__L'ÉNONCÉ__: Recopiez mot pour mot le passage de l'extrait sur le soulèvement de février 1989 au Venezuela, en commençant à « Le président Pérez » et en terminant à « de quarante ans. ».

« A cette heure-ci, tout s’est déjà calmé  », affirmait Carlos Andres Pérez (CAP). « Il ne faut pas s’alarmer pour la situation. Nous allons profiter de la crise pour créer du bien-être  » [1], disait-il, rassurant, lors d’un discours devant des entrepreneurs, à l’Hôtel Hilton de la ville de Barquisimeto, Etat de Lara.
Le président Pérez était probablement mal informé mais n’imaginait certainement pas les conséquences qu’allaient avoir les événements des journées du 27 et 28 février 1989. Lui, leader incontestable du parti Acción Democratica et grand dignitaire de l’Internationale socialiste, entamant son second mandat à la magistrature suprême du Venezuela, ne pouvait deviner que le soulèvement des oubliés de la "démocratie" allait mettre un terme, quelques années plus tard, à sa carrière politique nationale et à un système relativement stable vieux de quarante ans.
La surprise
« La matinée à Caracas, ce 27 février, ne permettait pas de présager que quelque chose d’extraordinaire et encore moins catastrophique allait se passer. La Police métropolitaine (PM) se préparait pour un autre affrontement avec les étudiants cagoulés autour de l’Université centrale du Venezuela (UCV). C’était presque devenu routinier au cours des dernières semaines, » écrit Rafael Rivas-Vazquez, directeur, à l’époque, de la DISIP, la police politique vénézuélienne [2]. Les étudiants, mobilisés depuis plusieurs semaines, ne s’attendaient pas non plus aux événements qui allaient se dérouler et auxquels ils allaient participer, marginalement. La surprise fut aussi totale pour les « ultrosos  », comme les appelle Rivas-Vazquez, à savoir les groupes d’extrême gauche Bandeja Roja, Desobediencia Popular, et Tercer camino. Ils « furent surpris autant que les organismes policiers et de sécurité  ». Rien ne fut planifié, tout fut spontané.

[Données de points clés par instance]
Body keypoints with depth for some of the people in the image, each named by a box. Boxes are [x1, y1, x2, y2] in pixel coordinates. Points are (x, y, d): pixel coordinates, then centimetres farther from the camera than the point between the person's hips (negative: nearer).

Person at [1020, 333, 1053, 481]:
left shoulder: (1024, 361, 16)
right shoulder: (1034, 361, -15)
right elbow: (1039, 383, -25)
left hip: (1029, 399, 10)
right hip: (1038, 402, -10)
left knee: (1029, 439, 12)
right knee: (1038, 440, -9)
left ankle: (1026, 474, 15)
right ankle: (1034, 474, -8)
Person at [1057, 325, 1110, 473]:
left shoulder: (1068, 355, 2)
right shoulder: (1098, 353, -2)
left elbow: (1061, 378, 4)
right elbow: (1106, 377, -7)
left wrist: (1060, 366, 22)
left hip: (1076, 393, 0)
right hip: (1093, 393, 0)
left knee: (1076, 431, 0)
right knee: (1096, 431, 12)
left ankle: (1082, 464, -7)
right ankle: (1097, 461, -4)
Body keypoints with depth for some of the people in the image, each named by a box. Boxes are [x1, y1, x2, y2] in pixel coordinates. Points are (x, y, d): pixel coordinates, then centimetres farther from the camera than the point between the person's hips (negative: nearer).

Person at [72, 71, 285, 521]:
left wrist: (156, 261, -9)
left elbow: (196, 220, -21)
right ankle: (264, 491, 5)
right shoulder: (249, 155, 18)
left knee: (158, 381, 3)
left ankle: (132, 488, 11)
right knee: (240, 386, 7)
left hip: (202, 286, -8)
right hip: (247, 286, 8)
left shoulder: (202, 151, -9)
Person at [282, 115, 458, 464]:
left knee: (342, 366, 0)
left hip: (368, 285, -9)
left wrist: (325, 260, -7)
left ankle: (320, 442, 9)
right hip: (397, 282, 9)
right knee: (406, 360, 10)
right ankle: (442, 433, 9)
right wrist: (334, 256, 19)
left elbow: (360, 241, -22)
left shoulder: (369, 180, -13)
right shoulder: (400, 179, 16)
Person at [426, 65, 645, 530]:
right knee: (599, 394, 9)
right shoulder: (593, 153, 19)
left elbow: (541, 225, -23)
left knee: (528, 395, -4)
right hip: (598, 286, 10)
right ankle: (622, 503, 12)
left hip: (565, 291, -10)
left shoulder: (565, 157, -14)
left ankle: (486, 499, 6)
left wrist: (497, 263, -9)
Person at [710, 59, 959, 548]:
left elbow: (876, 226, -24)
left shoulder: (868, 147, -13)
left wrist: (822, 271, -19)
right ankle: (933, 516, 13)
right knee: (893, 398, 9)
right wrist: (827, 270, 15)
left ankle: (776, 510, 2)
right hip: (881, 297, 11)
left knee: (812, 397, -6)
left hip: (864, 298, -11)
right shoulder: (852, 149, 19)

* * *

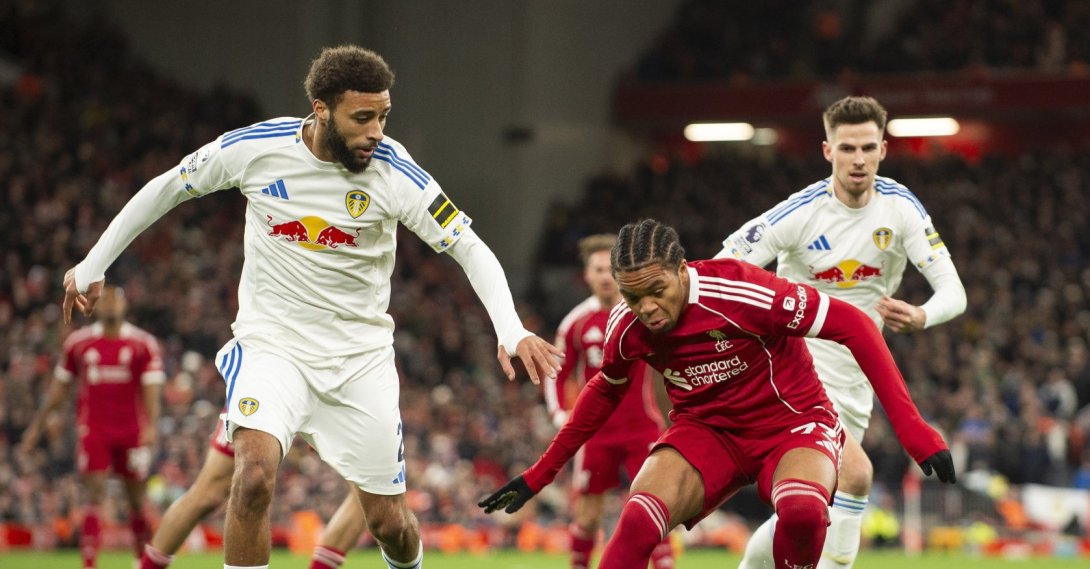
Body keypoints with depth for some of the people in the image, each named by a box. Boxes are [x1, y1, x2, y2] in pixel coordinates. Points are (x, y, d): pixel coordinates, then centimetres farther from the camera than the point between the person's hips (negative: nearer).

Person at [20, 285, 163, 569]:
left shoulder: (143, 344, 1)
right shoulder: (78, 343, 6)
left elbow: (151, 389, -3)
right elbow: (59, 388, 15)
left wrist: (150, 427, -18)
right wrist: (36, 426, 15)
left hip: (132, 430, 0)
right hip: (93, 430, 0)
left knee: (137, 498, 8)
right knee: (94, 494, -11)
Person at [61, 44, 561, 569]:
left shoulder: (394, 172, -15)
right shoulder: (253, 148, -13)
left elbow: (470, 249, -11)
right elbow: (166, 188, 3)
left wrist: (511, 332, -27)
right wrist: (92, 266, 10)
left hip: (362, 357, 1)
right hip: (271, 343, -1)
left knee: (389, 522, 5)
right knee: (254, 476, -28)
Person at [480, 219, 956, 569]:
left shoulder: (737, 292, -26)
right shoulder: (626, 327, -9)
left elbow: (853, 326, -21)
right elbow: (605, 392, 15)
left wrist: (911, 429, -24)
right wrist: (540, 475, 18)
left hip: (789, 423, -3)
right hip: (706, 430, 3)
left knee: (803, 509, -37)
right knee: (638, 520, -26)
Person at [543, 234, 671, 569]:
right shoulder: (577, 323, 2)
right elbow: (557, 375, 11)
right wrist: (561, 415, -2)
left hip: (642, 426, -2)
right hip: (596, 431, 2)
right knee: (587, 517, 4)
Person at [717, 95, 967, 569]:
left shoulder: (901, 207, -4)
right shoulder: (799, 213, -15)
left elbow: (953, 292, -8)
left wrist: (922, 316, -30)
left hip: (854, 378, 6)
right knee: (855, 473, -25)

__CORRIGÉ DE L'EXERCICE__:
Le président Pérez était probablement mal informé mais n’imaginait certainement pas les conséquences qu’allaient avoir les événements des journées du 27 et 28 février 1989. Lui, leader incontestable du parti Acción Democratica et grand dignitaire de l’Internationale socialiste, entamant son second mandat à la magistrature suprême du Venezuela, ne pouvait deviner que le soulèvement des oubliés de la "démocratie" allait mettre un terme, quelques années plus tard, à sa carrière politique nationale et à un système relativement stable vieux de quarante ans.